What Malvo has told Blumberg and other mental health experts in jailhouse interviews differs dramatically from three taped confessions given to law enforcement officers shortly after he and Muhammad were arrested Oct. 24, 2002.
In the tapes, which were played for jurors, Malvo said he was the triggerman, not the spotter, in the 10 sniper murders. He bragged about making “head shots,” joked with his interrogators, and spoke proudly about his and Muhammad’s prowess in selecting attack sites that provided safe avenues of escape.
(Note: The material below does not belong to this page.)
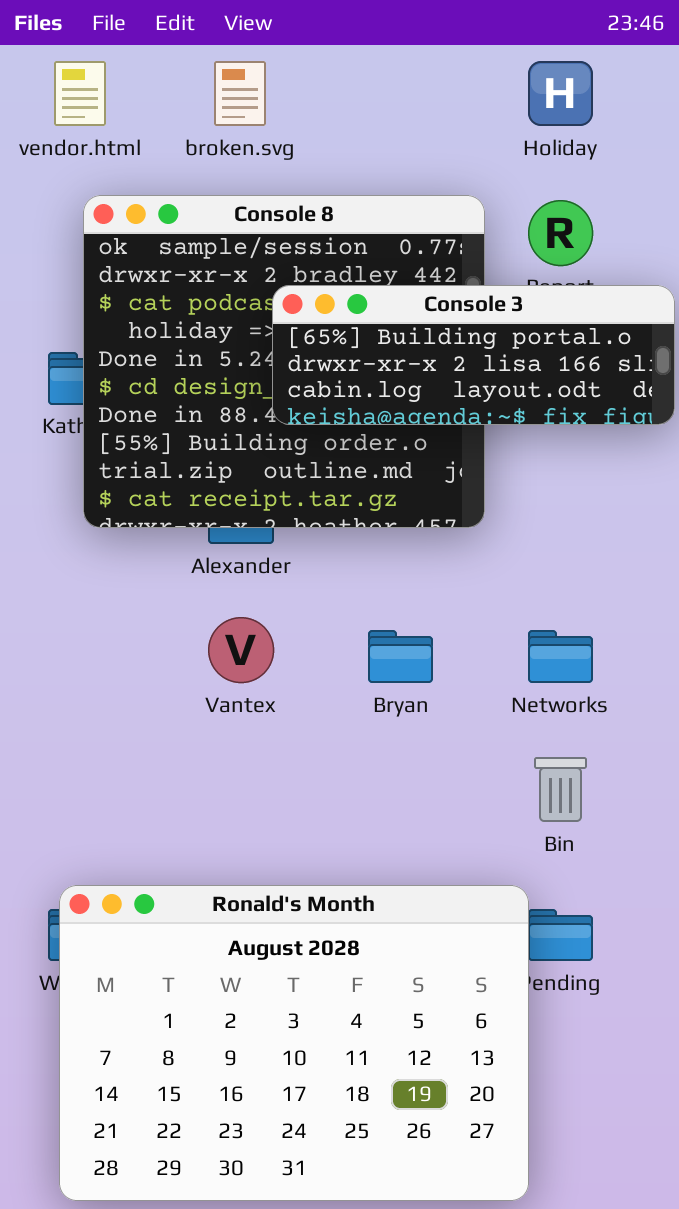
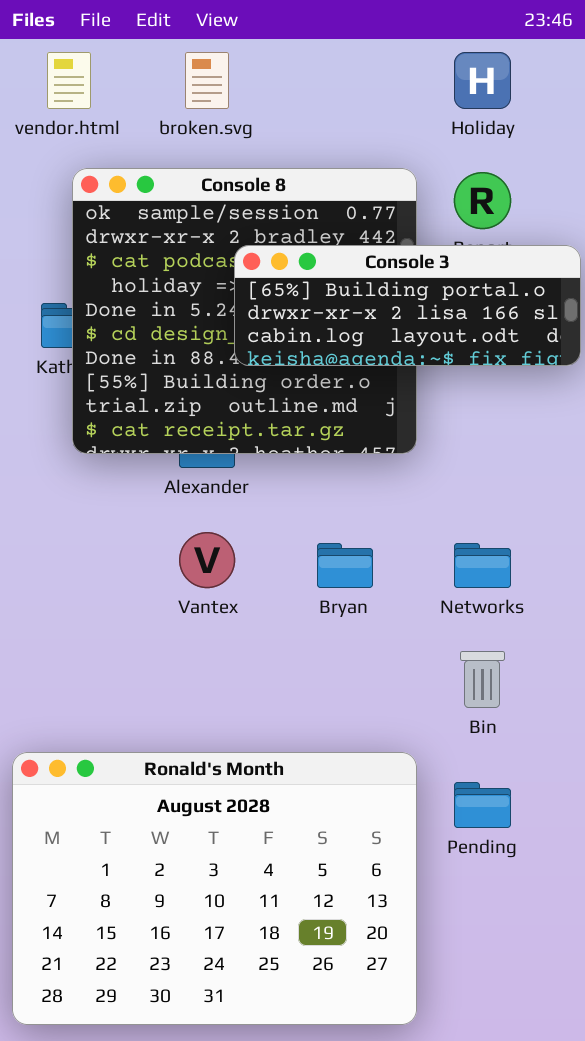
Ronald's Month: [59,885,529,1201] -> [12,752,417,1025], moved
“His behavior [in interrogations with investigators] was bizarre,” said Dr. Diane Schetky, a psychiatrist who evaluates the legal sanity of defendants in Maine’s court system.
“It was totally inappropriate to the context of the situation. He was laughing, being silly, childlike ... and displaying a pathological loyalty to Mr. Muhammad -- to the extent that, when the investigator suggested the person doing the shooting might take the rap, he confessed readily that he pulled the trigger in all of the cases.”